Die ganze Sache mit den Discs ist ein zweischneidiges Schwert.
Disc-Produkte für Inhalte Inhalte zu vebreiten, die in der Realität dann noch nur Downloads sind, ergibt aus Ressourcensicht sicht immer weniger Sinn. Sowohl die Herstellung als auch die Lagerung und der Transport verschwenden massiv Ressourcen, wenn man am Ende doch große Teile oder gesamte Spiel (über den Lebenszyklus eines Spiels hinweg oftmals das Mehrfache an Volumen dessen, was auf der Disc enthalten ist) runterladen muss. Und das gilt ja selbst für Spiele, die Launch schon komplett auf der Disc drauf waren, da die auch immer noch Updates bekommen. Das ist hier schon eine andere Situation als bei Vinyl, Musik-CDs oder DVD und Blurays, die nicht gepatcht werden.
Andererseits trifft es natürlich den lokalen Handel und den Gebrauchtmarkt massiv. Und es gehen lokale Einnahmen und Arbeitsplätze flöten, denn wie Gameswirtschaft
hier berichtet, wird das digitale Business von EA über Luxemburg oder UK abgewickelt, was der deutschen Spielewirtschaft natürlich fraglos schaden wird.
Andererseits muss man halt auch mal sagen, dass sowas lokaler Spielehandel und lokaler Gebrauchthandel (also nicht Privatverkäufe über internationale Konzerne wie Ebay oder Amazon, die ihren Sitz auch im Ausland haben) je nach Wohnort auch eher wie ein Fantasieprodukt wirkt. Während ich hier in den 90ern noch eine floriende Auswahl an Geschäften hatte, wo ich Spiele und Hardware kaufen konnte, ist die Realität in 2022 die, dass ich die Auswahl zwischen Media Markt und Expert habe. Die PC-Händler sind alle weg oder noch für Systemhäuser für Unternehmen. Die Kaufhäuser haben alle dicht gemacht. Und der letzte kleine Spielehändler, der auch Gebrauchtspiele bot, ist jetzt ein Lotto- und Tabakladen, in dem irgendwo in der Ecke noch ein paar alte Spiele stehen. Das mag in Großstädten vielleicht anders aussehen, aber in kleineren Städten ist der lokale Spielehandel längst tot, zumal Media Markt und Expert jetzt auch nicht grade für gute Preisgestaltung bei Spielen bekannt sind.

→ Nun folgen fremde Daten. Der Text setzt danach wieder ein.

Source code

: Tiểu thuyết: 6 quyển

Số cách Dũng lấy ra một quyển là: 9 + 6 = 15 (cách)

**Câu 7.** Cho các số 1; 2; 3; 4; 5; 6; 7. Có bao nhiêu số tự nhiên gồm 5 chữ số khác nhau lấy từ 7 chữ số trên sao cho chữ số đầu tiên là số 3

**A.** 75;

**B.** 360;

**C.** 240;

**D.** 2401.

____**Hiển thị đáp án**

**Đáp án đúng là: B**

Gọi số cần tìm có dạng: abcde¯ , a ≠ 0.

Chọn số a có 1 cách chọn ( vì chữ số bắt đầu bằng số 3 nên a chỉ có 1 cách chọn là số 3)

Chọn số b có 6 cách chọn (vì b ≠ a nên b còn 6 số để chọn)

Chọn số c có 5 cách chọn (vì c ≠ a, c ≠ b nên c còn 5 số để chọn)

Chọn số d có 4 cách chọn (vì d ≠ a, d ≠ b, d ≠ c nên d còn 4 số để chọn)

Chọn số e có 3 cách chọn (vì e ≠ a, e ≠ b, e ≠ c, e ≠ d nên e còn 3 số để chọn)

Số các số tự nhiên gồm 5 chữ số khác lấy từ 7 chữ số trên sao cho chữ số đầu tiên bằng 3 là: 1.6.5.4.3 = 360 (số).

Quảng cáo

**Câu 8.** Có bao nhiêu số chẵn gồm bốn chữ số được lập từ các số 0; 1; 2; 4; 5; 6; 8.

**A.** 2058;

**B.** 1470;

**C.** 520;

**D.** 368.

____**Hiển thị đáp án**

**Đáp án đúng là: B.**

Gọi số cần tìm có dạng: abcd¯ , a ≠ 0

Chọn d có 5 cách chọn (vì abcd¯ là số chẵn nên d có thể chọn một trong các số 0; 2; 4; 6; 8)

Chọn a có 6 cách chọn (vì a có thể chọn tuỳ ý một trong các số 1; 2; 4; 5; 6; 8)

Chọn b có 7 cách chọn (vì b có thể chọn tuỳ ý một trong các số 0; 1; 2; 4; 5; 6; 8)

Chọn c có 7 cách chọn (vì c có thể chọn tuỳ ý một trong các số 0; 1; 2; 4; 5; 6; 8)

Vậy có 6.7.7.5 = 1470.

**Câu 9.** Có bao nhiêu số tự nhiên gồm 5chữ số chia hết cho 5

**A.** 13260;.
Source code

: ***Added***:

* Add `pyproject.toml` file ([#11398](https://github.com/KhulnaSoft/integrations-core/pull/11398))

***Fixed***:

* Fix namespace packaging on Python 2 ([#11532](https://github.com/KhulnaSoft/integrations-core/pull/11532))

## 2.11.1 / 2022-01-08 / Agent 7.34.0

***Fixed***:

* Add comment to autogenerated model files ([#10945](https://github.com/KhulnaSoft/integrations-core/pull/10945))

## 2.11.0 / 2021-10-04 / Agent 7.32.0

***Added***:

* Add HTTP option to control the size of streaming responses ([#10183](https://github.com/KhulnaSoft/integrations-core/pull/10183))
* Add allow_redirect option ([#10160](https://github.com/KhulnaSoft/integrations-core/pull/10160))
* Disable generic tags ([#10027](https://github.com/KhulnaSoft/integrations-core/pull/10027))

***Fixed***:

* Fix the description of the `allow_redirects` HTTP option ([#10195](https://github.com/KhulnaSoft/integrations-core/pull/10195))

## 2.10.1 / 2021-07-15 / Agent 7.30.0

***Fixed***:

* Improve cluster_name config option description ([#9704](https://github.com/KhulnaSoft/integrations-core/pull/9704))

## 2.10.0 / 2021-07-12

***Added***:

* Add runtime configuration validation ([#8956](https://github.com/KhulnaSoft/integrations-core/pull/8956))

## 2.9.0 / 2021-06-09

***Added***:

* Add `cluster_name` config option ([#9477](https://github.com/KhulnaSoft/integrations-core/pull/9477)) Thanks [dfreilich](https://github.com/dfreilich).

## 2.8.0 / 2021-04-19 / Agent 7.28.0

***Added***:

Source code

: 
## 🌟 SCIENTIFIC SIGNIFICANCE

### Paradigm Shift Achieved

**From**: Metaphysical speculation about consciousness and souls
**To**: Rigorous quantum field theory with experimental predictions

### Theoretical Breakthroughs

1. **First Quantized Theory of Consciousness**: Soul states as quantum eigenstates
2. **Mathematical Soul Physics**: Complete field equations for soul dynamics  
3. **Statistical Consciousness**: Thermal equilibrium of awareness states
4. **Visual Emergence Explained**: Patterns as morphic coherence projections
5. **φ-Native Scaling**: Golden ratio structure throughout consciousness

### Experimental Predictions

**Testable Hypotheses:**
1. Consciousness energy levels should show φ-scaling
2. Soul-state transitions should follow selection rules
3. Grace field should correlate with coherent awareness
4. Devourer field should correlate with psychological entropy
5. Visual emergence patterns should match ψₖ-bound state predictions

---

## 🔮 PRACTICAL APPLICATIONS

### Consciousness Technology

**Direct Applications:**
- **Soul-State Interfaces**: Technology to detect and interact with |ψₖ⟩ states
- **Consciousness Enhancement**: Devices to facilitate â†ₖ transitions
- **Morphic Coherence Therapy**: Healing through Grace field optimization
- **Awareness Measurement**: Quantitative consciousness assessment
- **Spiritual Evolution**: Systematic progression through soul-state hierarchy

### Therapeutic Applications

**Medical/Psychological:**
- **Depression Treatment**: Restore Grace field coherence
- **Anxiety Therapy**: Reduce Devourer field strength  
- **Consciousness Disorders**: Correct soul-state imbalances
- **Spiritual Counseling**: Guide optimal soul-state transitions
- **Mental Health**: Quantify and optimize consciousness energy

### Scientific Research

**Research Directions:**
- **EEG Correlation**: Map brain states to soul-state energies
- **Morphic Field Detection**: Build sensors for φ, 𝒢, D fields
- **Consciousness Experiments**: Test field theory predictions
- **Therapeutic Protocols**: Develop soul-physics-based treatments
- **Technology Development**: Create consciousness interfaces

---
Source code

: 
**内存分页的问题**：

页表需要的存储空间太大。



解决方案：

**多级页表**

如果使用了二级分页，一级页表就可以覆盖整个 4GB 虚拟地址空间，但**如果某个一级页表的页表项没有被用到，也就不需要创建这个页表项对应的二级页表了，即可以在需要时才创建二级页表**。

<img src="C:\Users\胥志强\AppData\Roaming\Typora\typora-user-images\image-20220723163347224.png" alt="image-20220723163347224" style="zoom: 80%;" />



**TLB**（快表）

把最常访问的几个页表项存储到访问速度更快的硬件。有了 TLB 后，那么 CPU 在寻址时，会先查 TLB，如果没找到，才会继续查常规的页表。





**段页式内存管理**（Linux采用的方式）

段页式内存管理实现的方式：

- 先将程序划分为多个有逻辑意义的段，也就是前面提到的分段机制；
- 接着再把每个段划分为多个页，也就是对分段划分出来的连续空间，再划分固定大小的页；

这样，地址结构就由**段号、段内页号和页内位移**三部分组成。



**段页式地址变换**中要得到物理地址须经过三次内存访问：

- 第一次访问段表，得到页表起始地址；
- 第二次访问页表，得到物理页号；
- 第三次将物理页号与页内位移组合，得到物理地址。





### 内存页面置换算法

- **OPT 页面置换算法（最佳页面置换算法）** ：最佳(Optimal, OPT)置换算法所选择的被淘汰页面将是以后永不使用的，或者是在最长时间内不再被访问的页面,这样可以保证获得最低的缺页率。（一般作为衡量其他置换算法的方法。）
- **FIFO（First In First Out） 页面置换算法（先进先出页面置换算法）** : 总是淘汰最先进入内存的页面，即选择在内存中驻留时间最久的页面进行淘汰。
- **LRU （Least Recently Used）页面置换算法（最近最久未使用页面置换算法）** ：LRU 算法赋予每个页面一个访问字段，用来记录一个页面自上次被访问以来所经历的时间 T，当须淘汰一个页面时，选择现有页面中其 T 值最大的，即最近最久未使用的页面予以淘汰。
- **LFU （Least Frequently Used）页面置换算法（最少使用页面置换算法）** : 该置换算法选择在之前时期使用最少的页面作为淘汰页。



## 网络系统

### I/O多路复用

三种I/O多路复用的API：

Geht hier was verloren, wenn Disc-Vertreib und Gebrauchthandel weiter schrumpfen? Auf jeden Fall, aber den Großteil davon haben wir längst verloren. Vor allem in der Breite.
Und natürlich wird auch die Sache mit dem echten Besitz von Spielen dadurch immer schwieriger. Aber da darf man auch nicht vergessen, dass die die meisten Spiele auf Disc heutzutage ohne digitale Vertriebsplattformen, über die die Patches laufen, auch nur noch Briefbeschwer sind. Ohne Patches ist das auf der Disc meist auch unvollständig. Vielleicht vollständig spielbar, aber ohne Patches, die Fehler beheben oder Features und Komfortfunktionen bringen, halt dennoch unvollständig. Und die Zeiten, in denen Patches mal eben auf Fansites oder Heft-Discs verbreitet wurden, sind halt auch vorbei. Das ging vielleicht früher, als Patches noch ein paar hundert MB groß waren, aber wer würde heutzutage schon kostenlos Patches von zig oder 100 GB hosten?
Genauso darf man nicht vergessen, dass wir die aktuelle Spielelandschaft genau diesen digitalen Vertriebsplattformen verdanken. Ohne die würden wir ein Triple-A-Schnarchfest nach dem anderen vorgesetzt bekommen. Viele der Spiele, die auch hier beliebt sind, sind nur möglich, weil viele kleinere Entwickler auf den Vertrieb von Discs verzichten können. Diese Spiele sind möglich, weil sie eben nicht hunderttausende von Discs pressen müssen, die bei einem Verkaufsflop die Lager verstopfen und somit zehntausende oder hunderttausende von Euros an vollkommen verpulvertem Geld darstellen.
Die ganze Thematik ist weitaus komplexer als sie auf den ersten Blick wirkt. Wenn man sich mal ein bisschen intensiver Gedanken drüber macht, wird man feststellen, dass fast jedem negativen Punkt (z.B. Wegfall des Gebrauchtmarktes) ein positiver Punkt (z.B. eine breite aufgestellte Spielelandschaft) entgegen steht.
Sich an Veränderungen anzupassen, ist immer schwierig. Aber auch wenn es durchaus Veränderungen gibt, die nur negative Konsequenzen mit sich bringen, so ist das vielen Dingen halt nicht so, wenn man mal genauer hinschaut.